Eleanor and Park is yet another example of a book party to which I'm too late for a substantive review. I mean, it came out a year ago, and every young-adult-reading-adult I know who's read it has RAVED, quite rightly. And if you, dear reader, are a YA-reading-adult, you've already heard of it. And I've nothing new to add to the accolades: it's wonderful. Beautifully written, heartbreaking, heart-lifting, yes-this-is-exactly-what-it's-like-falling-in-love-ing.
What I have instead of a review, then, is a question, one that makes me wish I'd done more blog promotion and whatnot so that I had an actual community of commenting readers, because I am likely just asking to the ether: Why is this a young adult novel?

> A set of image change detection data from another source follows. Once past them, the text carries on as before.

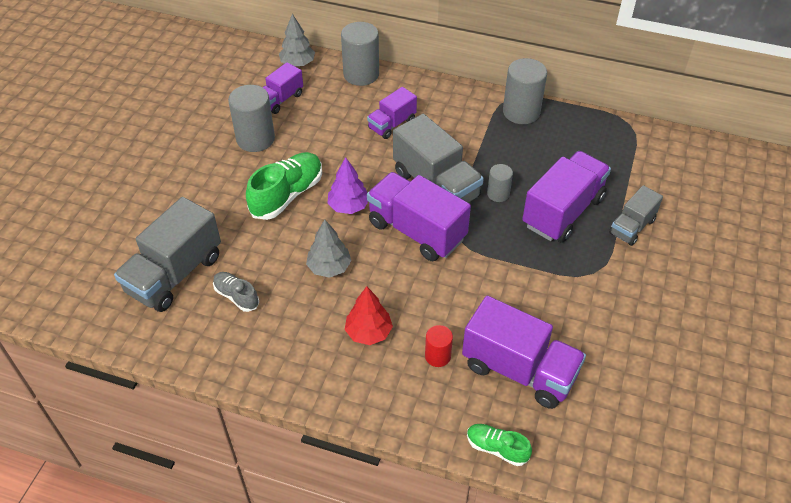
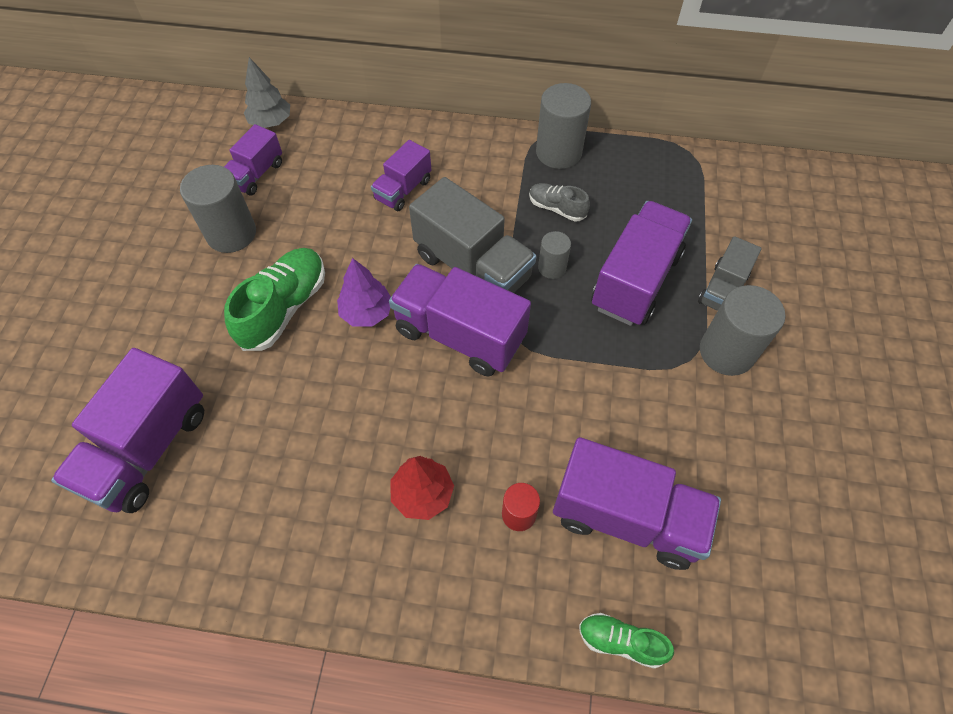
camera: 10 degrees left, 10 degrees up
grey truck [114,197,221,312] -> purple truck [51,348,204,513]
grey shoe [213,272,259,312] -> grey shoe moved to [529,183,590,221]
grey tree [306,220,352,278] -> none
grey cylinder [341,22,379,86] -> grey cylinder moved to [700,285,785,376]

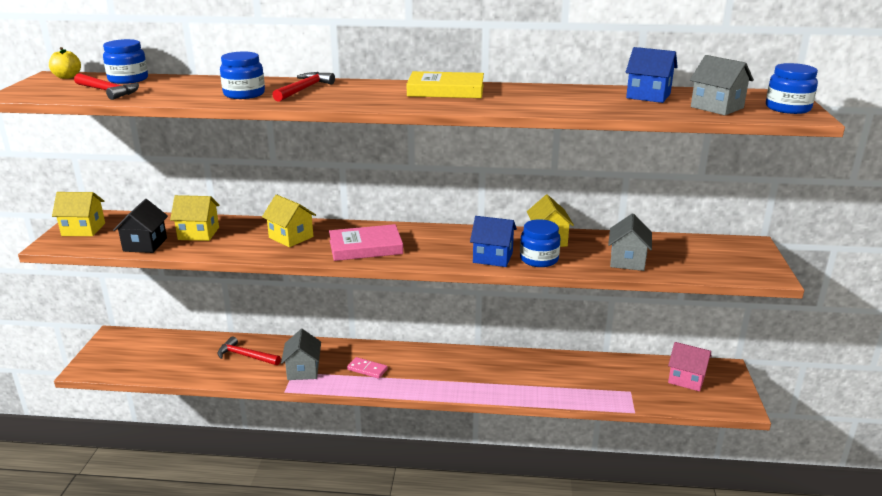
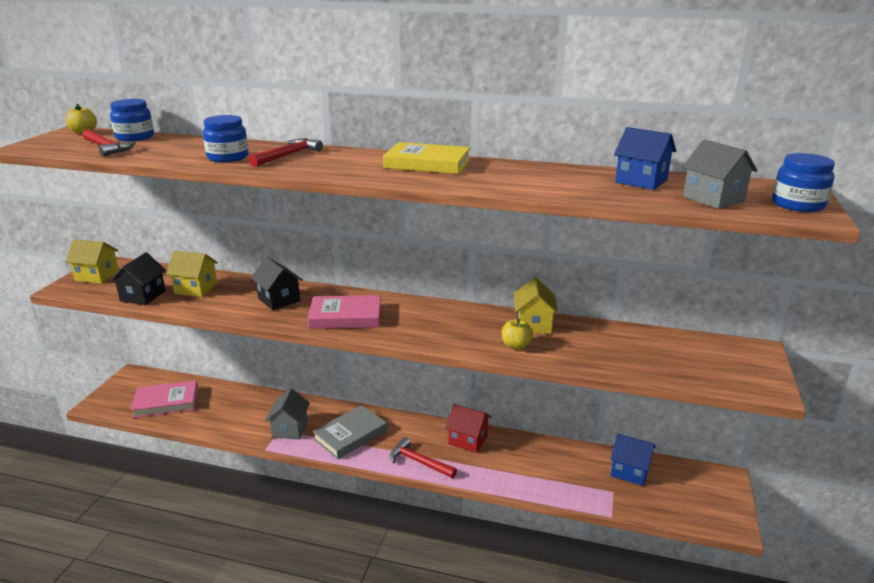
camera: 10 degrees right, 0 degrees up
red hammer [218,336,281,365] -> red hammer moved to [390,437,457,478]
yellow house [262,194,316,247] -> black house [251,257,303,310]
pink domino [347,357,388,379] -> grey book [313,405,387,459]
blue house [470,216,517,267] -> blue house moved to [610,433,655,486]
blue jar [520,219,561,267] -> yellow apple [502,319,533,350]
grey house [608,213,652,271] -> none
pink house [668,342,711,391] -> none
none -> pink book [131,381,198,418]
none -> red house [445,404,491,453]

Genre, and delineations thereof, are tricky--especially those based on the assumed age of the audience. And the YA Crossover phenomenon is well-documented: Twilight, The Hunger Games, The Book Thief, and so forth. Indeed, these days some "young adult" titles are picked up by publishers specifically to become crossovers. I don't think Eleanor and Park is one of the latter, and it falls under the vague general definition of YA in that the main characters are teenagers. But to me, speaking only to myself, it feels like a retrospective adult novel--that the third-person voice is that of an older person looking back on first love and adolescent trauma, not that of a teenager experiencing it firsthand. This isn't an insult, or even a quibble: I loved this book, I'm so sad I have to give it back to the library at the end of the month. I just want someone to sit me down and explain. Please?